TEXT SECTION →

Representative Dave Camp (R), the chairman of the House Ways and Means Committee recently released his proposal for tax reform creatively entitled the Tax Reform Act of 2014. I’ve linked an article to the general provisions of the proposal below and granted, there are some things I like about it; but this post isn’t the right place for me to go into full detail about Chairman Camp’s proposal. If anything, it reveals a deficiency on the left side of the aisle that needs immediate attention.
Let’s start with the basics. Our tax code is an unworkable behemoth of deductions, exemptions, loopholes, contradictions, and confusion. It’s pages outnumber those in the bible and it feeds a cottage industry of accountants and lawyers who shift through the muck to ensure a random line item doesn’t cost their clients godless sums of money. But if complexity and inefficiency are the problem, why then is tax reform so difficult to achieve (the last major overhaul for example was in 1986)?
To answer that question, one need only examine the following list of common reform priorities.

YOUR INSTRUCTIONS →
Pick up the tax reform commentary after its final sentence and write the next part of it.

DATA →
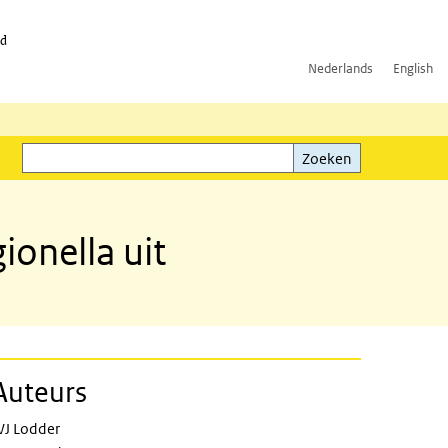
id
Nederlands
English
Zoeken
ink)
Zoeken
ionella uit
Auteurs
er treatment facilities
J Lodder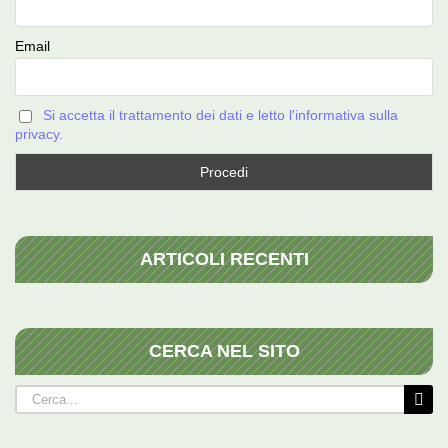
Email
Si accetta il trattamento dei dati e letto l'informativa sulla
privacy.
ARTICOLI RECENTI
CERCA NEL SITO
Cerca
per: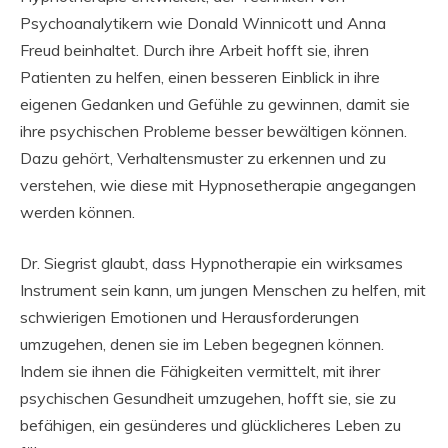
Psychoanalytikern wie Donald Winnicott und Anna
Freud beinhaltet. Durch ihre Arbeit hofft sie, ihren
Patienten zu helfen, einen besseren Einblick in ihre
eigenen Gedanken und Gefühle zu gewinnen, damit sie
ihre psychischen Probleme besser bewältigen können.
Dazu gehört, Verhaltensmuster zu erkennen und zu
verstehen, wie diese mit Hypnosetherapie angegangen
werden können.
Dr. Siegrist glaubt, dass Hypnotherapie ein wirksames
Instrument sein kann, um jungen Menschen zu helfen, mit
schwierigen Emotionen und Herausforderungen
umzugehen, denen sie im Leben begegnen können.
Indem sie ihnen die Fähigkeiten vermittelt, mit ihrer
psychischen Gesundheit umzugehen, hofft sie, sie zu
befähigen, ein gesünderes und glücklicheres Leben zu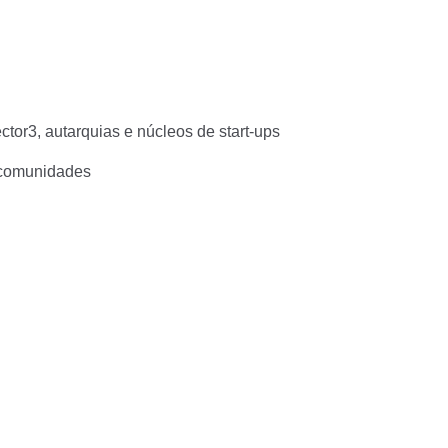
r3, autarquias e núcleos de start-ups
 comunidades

RESPONSE TO THIS TASK →
- Lowest possible tax rates
- Highest possible revenue
- Simplicity and ease of filing tax returns
- Minimizing tax avoidance
- Eliminating unnecessary tax expenditure
The problem with this list is that going about these priorities can mean different things to different people and the result often carry significant repercussions for other policy-areas depending on whose view is being propagated. Conservative rhetoric has dominated the tax discussion in recent years and often involves something of the following.
- Collapsing the number of tax brackets to somewhere around three in usual proposals
- Eliminating or curtailing most tax expenditure including relatively well known items like the Child Tax Credit, EITC, State and Local Tax Deduction, etc.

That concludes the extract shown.